start DATASET

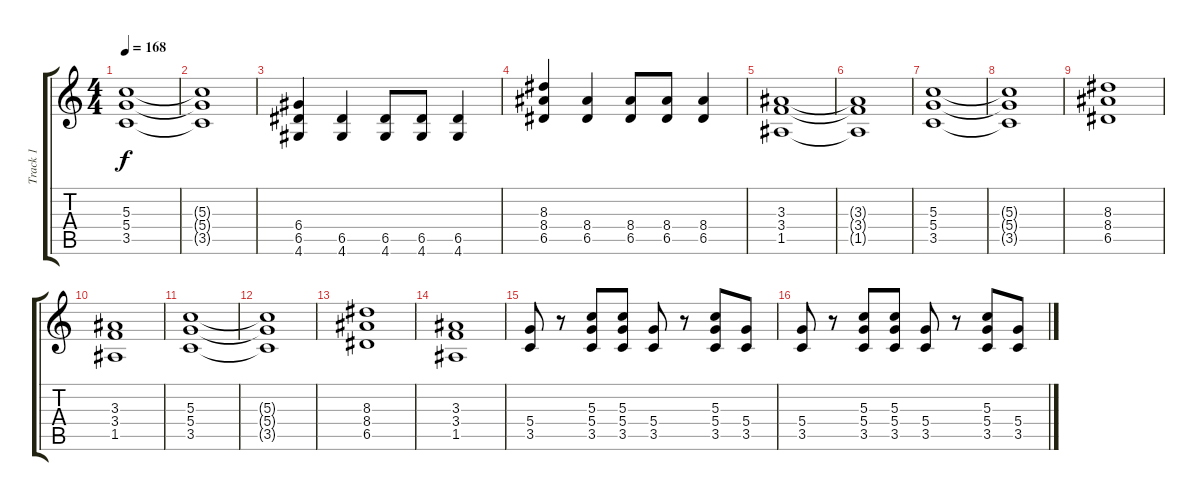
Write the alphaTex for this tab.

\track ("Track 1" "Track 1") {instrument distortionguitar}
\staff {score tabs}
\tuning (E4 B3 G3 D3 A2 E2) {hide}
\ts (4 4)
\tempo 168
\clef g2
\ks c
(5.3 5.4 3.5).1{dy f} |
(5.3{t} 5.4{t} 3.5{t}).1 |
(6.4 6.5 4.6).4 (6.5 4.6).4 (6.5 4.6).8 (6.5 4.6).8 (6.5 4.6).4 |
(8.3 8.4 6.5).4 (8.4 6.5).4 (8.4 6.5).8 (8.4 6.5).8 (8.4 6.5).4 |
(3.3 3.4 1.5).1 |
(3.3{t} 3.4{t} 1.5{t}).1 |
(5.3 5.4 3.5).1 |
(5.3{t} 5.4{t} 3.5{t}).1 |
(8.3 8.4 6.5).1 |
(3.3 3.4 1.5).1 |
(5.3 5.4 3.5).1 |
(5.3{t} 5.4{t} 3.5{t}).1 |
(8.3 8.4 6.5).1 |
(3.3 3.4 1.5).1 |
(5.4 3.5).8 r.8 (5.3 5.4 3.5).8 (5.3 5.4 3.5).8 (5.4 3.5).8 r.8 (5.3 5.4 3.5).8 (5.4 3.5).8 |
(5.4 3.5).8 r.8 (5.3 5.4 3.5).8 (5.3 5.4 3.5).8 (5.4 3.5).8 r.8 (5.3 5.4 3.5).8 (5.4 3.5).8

end DATASET
start DATASET

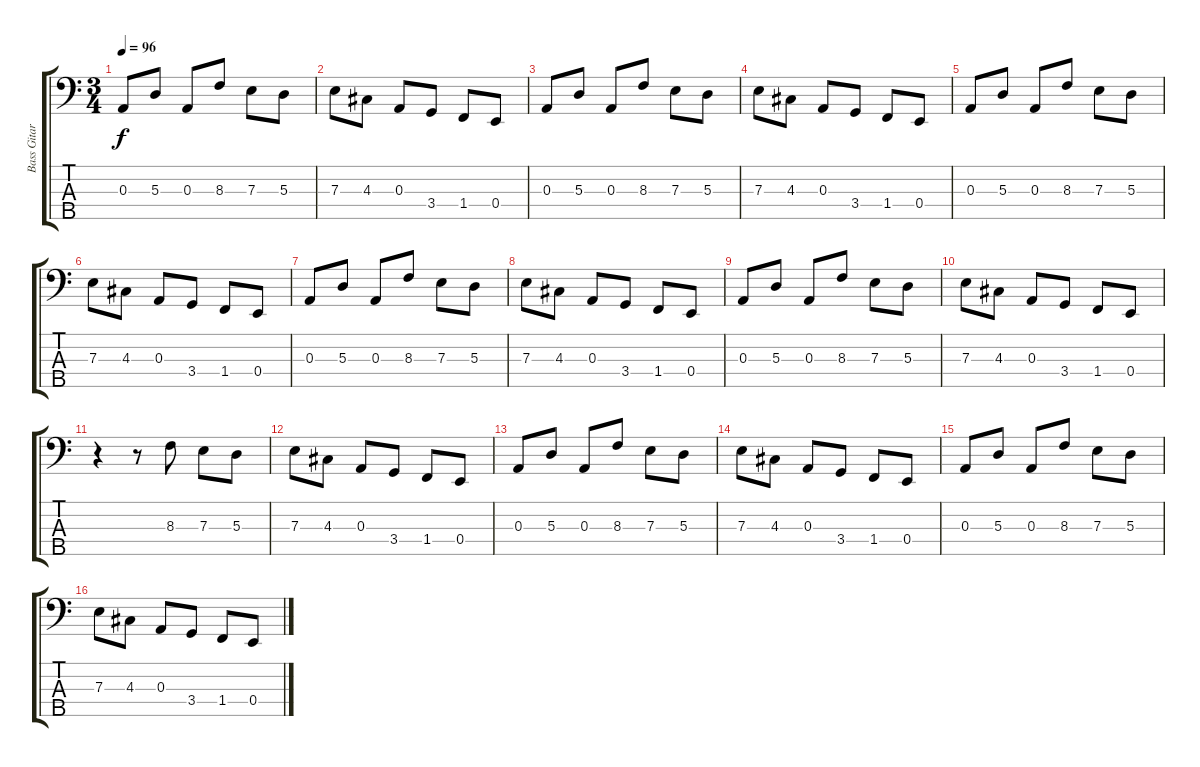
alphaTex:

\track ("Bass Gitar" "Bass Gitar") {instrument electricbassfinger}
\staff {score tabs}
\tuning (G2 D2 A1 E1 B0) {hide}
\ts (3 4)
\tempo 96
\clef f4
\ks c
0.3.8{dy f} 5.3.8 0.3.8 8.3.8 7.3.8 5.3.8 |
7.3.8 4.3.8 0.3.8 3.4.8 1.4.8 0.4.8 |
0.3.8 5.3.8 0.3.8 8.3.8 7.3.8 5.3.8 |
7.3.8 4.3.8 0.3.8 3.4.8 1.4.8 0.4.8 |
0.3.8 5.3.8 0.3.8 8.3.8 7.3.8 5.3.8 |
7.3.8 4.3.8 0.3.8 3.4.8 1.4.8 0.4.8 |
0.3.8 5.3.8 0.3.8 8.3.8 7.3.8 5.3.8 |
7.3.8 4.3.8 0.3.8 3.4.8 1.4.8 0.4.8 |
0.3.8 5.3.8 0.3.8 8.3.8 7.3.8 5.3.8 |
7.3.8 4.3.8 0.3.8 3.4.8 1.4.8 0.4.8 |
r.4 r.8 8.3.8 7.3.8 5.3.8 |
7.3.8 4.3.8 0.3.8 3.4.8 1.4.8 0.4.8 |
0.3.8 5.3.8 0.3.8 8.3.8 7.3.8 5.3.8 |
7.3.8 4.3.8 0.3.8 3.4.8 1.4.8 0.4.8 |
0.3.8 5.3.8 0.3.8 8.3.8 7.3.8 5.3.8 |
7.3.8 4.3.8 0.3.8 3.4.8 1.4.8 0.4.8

end DATASET

**WRITTEN INSTRUCTION**
Please tally the lines in the entries that contain the string "alphaTex", where case counts, and reply with the number alone.

**RIGHT ANSWER**
2